Why Do Breeding Programs Keep Showing Up in Stories?
Eugenics, the management of genetic traits across a population, is an old idea.
It is a powerful theme in fiction, one that never seems out of fashion. It was done by Lensman’s benevolent Arisians, it produced longer-lived and then functionally immortal humans in Heinlein’s novels, it ruined the planet in Star Trek’s Eugenics Wars, it was inherent to the society of GATTACA, it found its way into Man of Steel’s Kryptonians, and it is even touched upon in the very un-futuristic 300, in which the Spartans kill their deformed children.
It has been around since Plato. Why does eugenics have such longevity?
Stories portray eugenics-crafted societies as being orderly and full of exceptional people. Its related offshoots like embryonic genetic manipulation, or more recently, transhumanist technological augmentations, are portrayed as cure-alls for diseases, for inequality, as transitional steps during The Singularity, as producing necessary superhumans to survive a crisis, and more.

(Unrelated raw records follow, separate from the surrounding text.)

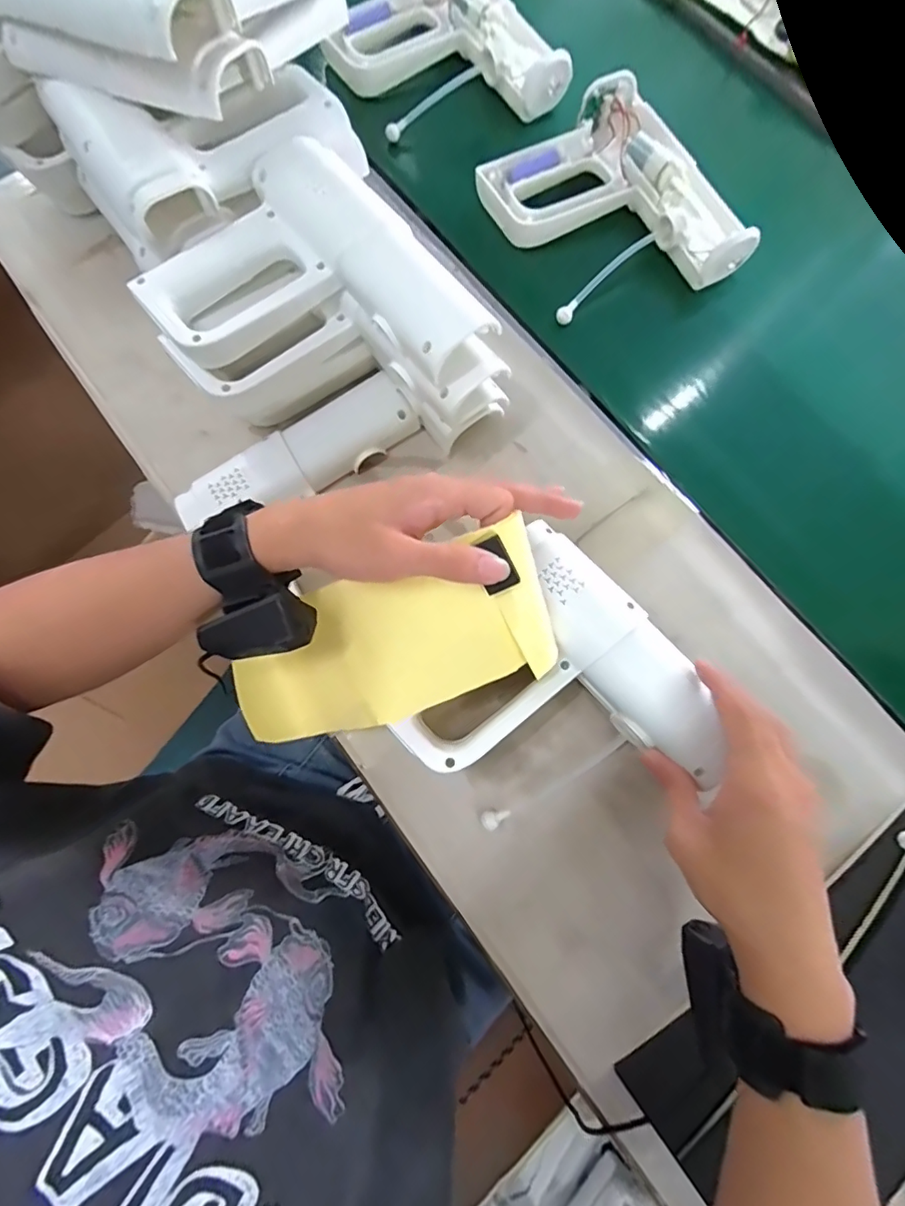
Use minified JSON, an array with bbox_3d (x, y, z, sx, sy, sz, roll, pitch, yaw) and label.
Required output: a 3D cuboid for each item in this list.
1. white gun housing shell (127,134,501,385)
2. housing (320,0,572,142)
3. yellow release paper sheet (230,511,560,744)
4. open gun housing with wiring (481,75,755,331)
[{"bbox_3d":[-0.098,-0.211,0.362,0.176,0.039,0.188,-42,80,-8],"label":"white gun housing shell"},{"bbox_3d":[-0.019,-0.568,0.532,0.213,0.046,0.210,-17,78,-3],"label":"housing"},{"bbox_3d":[-0.048,0.030,0.350,0.225,0.023,0.099,-19,106,16],"label":"yellow release paper sheet"},{"bbox_3d":[0.153,-0.367,0.479,0.185,0.038,0.208,-28,78,-5],"label":"open gun housing with wiring"}]

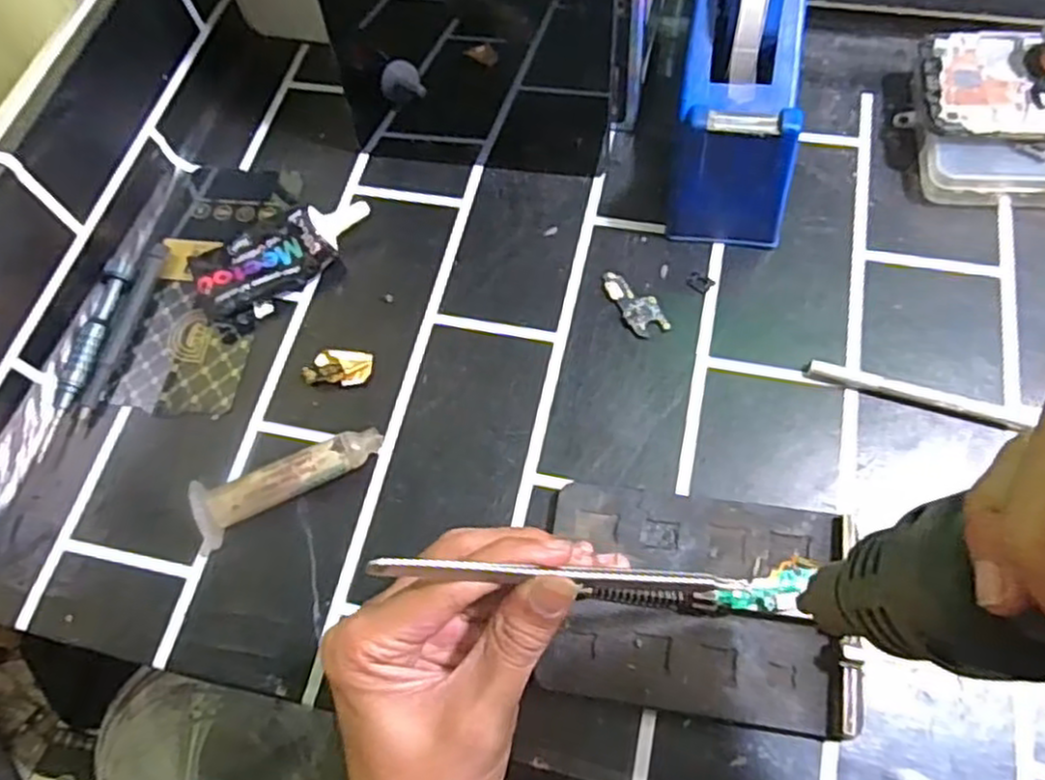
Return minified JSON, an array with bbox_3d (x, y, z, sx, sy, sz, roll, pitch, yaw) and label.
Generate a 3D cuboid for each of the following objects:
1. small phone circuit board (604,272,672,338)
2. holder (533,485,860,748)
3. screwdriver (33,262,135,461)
[{"bbox_3d":[0.057,-0.046,0.377,0.020,0.004,0.043,-26,66,-6],"label":"small phone circuit board"},{"bbox_3d":[0.074,0.087,0.305,0.122,0.014,0.088,6,66,9],"label":"holder"},{"bbox_3d":[-0.227,-0.021,0.381,0.014,0.014,0.115,7,66,9],"label":"screwdriver"}]

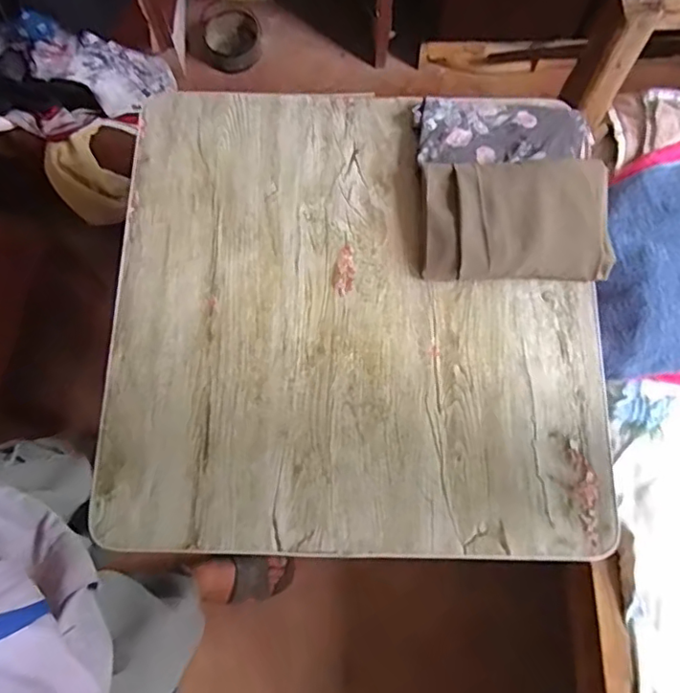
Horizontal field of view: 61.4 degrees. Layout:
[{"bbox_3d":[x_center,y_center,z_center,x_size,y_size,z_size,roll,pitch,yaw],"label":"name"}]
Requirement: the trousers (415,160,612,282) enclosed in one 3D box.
[{"bbox_3d":[0.241,-0.176,0.793,0.242,0.069,0.165,-2,75,0],"label":"trousers"}]

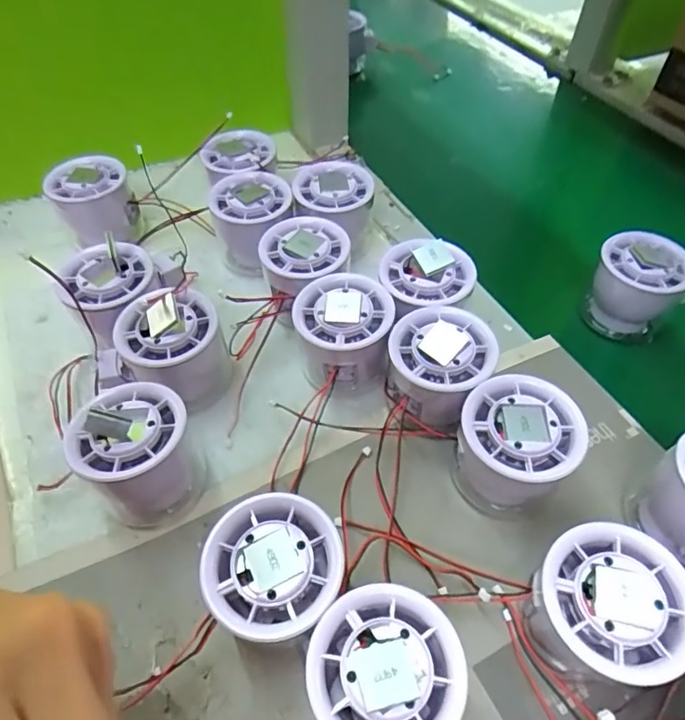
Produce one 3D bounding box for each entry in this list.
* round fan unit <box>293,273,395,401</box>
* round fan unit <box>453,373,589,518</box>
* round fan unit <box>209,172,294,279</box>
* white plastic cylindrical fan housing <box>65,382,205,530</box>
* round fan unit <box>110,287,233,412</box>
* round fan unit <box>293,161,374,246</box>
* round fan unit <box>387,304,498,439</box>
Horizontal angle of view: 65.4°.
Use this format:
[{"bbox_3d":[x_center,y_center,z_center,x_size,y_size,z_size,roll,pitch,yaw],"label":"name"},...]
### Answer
[{"bbox_3d":[0.002,-0.013,0.323,0.056,0.054,0.055,0,51,0],"label":"round fan unit"},{"bbox_3d":[0.086,0.048,0.276,0.057,0.057,0.059,33,58,23],"label":"round fan unit"},{"bbox_3d":[-0.061,-0.098,0.391,0.057,0.055,0.067,-37,60,-26],"label":"round fan unit"},{"bbox_3d":[-0.104,0.046,0.274,0.055,0.071,0.056,0,51,0],"label":"white plastic cylindrical fan housing"},{"bbox_3d":[-0.100,-0.007,0.317,0.058,0.059,0.056,-14,53,-11],"label":"round fan unit"},{"bbox_3d":[-0.006,-0.113,0.394,0.057,0.044,0.056,-10,53,-5],"label":"round fan unit"},{"bbox_3d":[0.053,0.009,0.305,0.056,0.058,0.060,19,54,14],"label":"round fan unit"}]

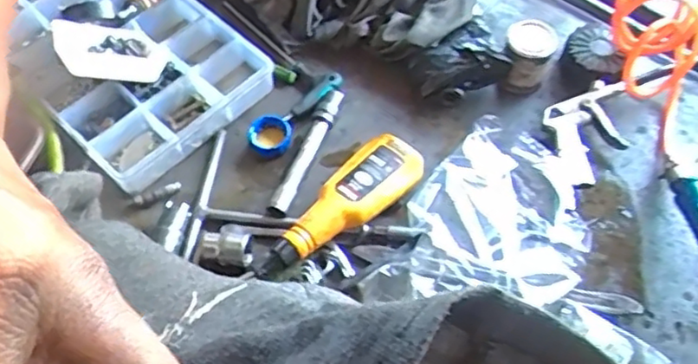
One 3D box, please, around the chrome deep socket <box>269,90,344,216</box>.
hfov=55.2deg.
[{"bbox_3d":[-0.043,-0.030,0.658,0.021,0.020,0.147,19,61,11],"label":"chrome deep socket"}]

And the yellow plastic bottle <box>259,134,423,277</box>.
[{"bbox_3d":[-0.009,0.019,0.616,0.174,0.042,0.061,-38,66,-20],"label":"yellow plastic bottle"}]

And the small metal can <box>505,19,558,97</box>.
[{"bbox_3d":[0.185,-0.131,0.694,0.047,0.069,0.046,0,59,0],"label":"small metal can"}]

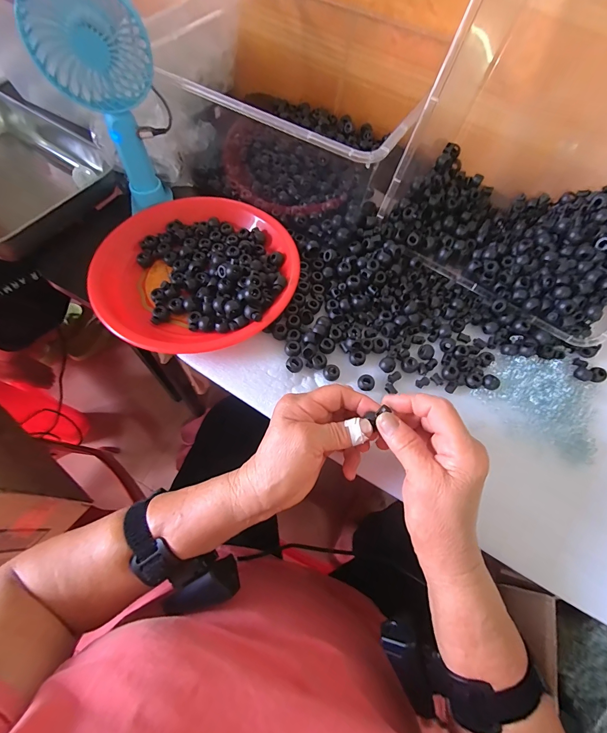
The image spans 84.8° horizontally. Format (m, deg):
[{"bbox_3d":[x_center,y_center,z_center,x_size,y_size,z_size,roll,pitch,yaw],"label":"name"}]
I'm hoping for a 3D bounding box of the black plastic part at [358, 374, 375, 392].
[{"bbox_3d":[0.067,0.018,0.354,0.017,0.010,0.016,2,65,-5],"label":"black plastic part"}]

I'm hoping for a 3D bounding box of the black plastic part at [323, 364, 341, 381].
[{"bbox_3d":[0.030,0.007,0.357,0.017,0.009,0.019,25,65,6],"label":"black plastic part"}]

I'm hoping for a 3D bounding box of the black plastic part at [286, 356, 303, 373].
[{"bbox_3d":[-0.010,-0.001,0.355,0.017,0.011,0.017,2,65,-5],"label":"black plastic part"}]

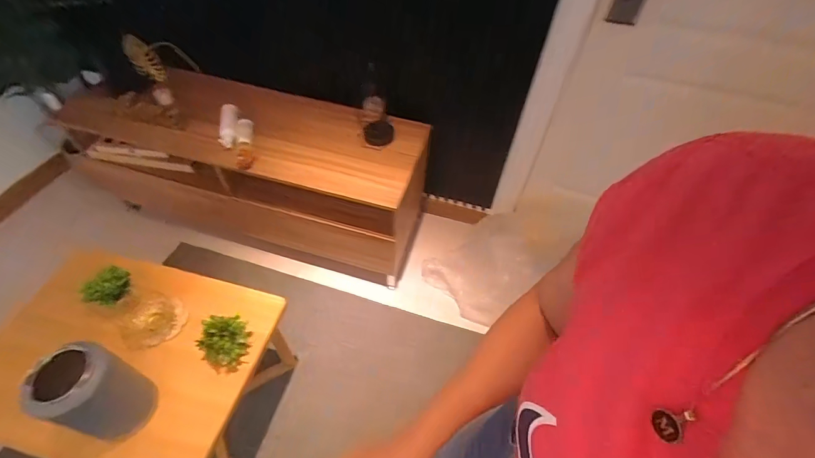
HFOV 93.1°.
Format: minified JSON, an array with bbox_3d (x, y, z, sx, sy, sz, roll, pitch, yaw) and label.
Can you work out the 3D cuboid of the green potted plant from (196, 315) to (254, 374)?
[{"bbox_3d":[-0.412,0.257,0.872,0.094,0.088,0.108,-1,51,-5],"label":"green potted plant"}]

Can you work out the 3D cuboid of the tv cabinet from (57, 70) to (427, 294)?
[{"bbox_3d":[-0.571,-0.244,1.411,1.236,0.487,0.367,14,52,7],"label":"tv cabinet"}]

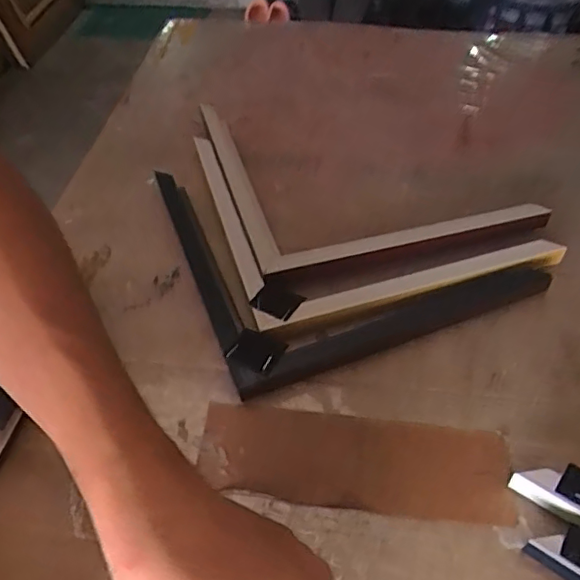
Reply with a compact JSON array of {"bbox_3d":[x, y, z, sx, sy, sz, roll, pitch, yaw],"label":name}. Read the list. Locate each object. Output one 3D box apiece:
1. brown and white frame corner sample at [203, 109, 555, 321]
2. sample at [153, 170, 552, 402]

As an ingredient of dystopia, eugenics stories cover the politics of inequality, sometimes handled softly, sometimes taken to extremes.
Eugenics, rarely considered a sexy subject, is intrinsically linked to sex and fertility. Historical romances in which the heroine and hero face the barrier of class or tribe or caste also have to do with eugenics. When the main obstacle is that one must not marry beneath oneself, when the upper class or the nobility has an obligation to continue its divine bloodline and not taint it with lesser strains—that’s as much a part of eugenics as sterilizing the mentally ill. There are few freedoms that matter to people as much as the freedom of each individual to choose with whom one can have children.
Its use can seem wonderful and can seem terrible, just like other great ideas that show up again and again in SF, like nanotechnology, AI, and robotics. Tied into science and technology, it also has heavy consequences for relationships and society. It encompasses both the hard and soft sides of Science Fiction.
It appeals to the idea of a better future through better humans, and it frightens as a tool of oppression. A recent treatment of eugenics as a part of this type of world-crafting is Veronica Roth’s excellent Divergent, in which society has tribalized according to a caste system of virtues, with an underclass of Factionless. As is often the case with these stories, it all works at the start until the cracks of the problems beneath that society show through.
But eugenics has something extra that most SF concepts don’t—it was enacted in real life with real and horrifying consequences. It was not just the Nazis that had a eugenics program. The rest, I leave to readers to Google. It is a dangerous idea, one with a lot of baggage that is difficult to separate from its historical past.
As a dangerous idea, it is one that keeps on giving to the world of stories.
Specific to The Forever Watch, why is Breeding Duty, in which women sleep through forced pregnancy with genetic partners selected for them, important for the ship’s society? It is part of an exploration of the extremes to which a society can be driven. For more than that, please read the book, which I hope will surprise most readers with the direction that TFW’s dystopian elements take.
DAVID RAMIREZ is an ex-scientist who divides his time between Oakland, CA, and Manila, Philippines. Once a molecular biologist who worked on the Human Genome Project, Ramirez returned to the Philippines to get married. He currently dabbles in computer science and programmed part of the information system for the chronobiologists of EUCLOCK, a cooperative project between European research groups on the study of circadian rhythms in model organisms and humans.